How do you feel about physical vs digital media?
There's something uniquely special about physically holding tangible items - while I am aware we're in the future and digital media is all the rage nowadays, nothing beats the feeling of amassing a huge collection of items! I'm also a firm believer in CDs as well, not just books.

What are your opinions on digital archival projects like archive.org and openlibrary?
I use archive.org mainly for the Wayback Machine for defunct websites and such, and seeing as I'm a huge tech person, it is a great boon to the technological testament of humankind, to be able to archive physical stuff for the sake of review and research. You may be surprised to hear this, but I've never heard of openlibrary until right now...
Kim Site Admin

Do you see being a librarian aide eventually building toward something else related, or is this exactly where you want to be? :)
nullbyte Topic Starter

Kim wrote:
Do you see being a librarian aide eventually building toward something else related, or is this exactly where you want to be? :)

Oh, no - no, no. I see being a librarian aide as a river of sorts, drifting along a slow moving current leading to something I'm actively studying for in college - computer support. My ultimate goal is to work in the college I'm at, doing the thing I'm studying for. Only reason I'm there at the library is to make a bit of cash on the side to help out my folks and to make organic human connections.
My library (and its digital account through Overdrive) allot book recs, and I regularly fill out recommendations whenever I think of something I'd like to read and can't find, or something that I loved reading but our library doesn't carry.
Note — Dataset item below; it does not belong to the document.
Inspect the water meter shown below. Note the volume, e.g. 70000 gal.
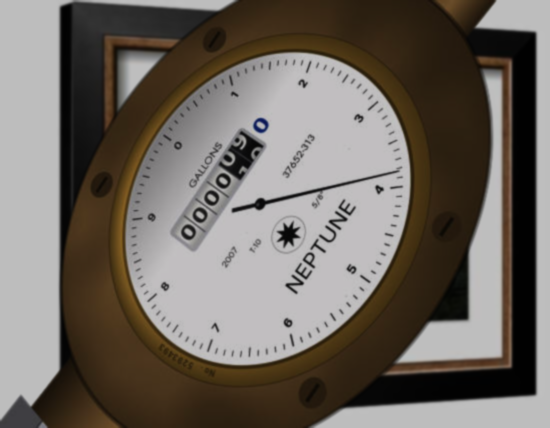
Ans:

That said, I'm not sure that anyone had ever looked at any of my recommendations. Or maybe I just read and suggest titles that are super unpopular.

Am I shouting into the void? How do you guys decide what new books to add to the collection?
nullbyte Topic Starter

AncientCatKing wrote:
My library (and its digital account through Overdrive) allot book recs, and I regularly fill out recommendations whenever I think of something I'd like to read and can't find, or something that I loved reading but our library doesn't carry.

That said, I'm not sure that anyone had ever looked at any of my recommendations. Or maybe I just read and suggest titles that are super unpopular.

Am I shouting into the void? How do you guys decide what new books to add to the collection?

There's no void-shoutin' going on here. *We* individually can decide via a thing called "Staff Picks" and this is reflected in a personal collection on the library's website where you can browse through the books we personally handpick, with the only restrictions being that (1) you're an *actual* librarian with a degree and (2) if we have it available system-wide somewhere.

To answer your other question, the central hq of the library downtown admins all acquisitions via a small form that people can fill out. Once the threshold reaches a certain number of requests, the central hq team considers acquiring said books so that once the new fiscal year rolls around and budgets are renewed, they are on the shelves as "new collection".
Gokugull (played anonymously)

What's your favorite thing about being around all those books? :D Sounds so peaceful
nullbyte Topic Starter

Believe me - the peace is fleeting. A common misconception about the library (my city's library) is that there's an abundance of noise because people also like to bring their children en masse. There *are* quiet/study rooms available, but the disclaimer is always "the rooms aren't sound proof so outside noise can be heard".

Favorite thing about being in the midst of the stacks is the variety and seeing something I've never read before and actually enjoying the thing I'm reading. I have eclectic tastes in my literature and seeing something out there in the wild I have on my list of books to read, you'd be sure that I'm immediately taking it to the workroom to read.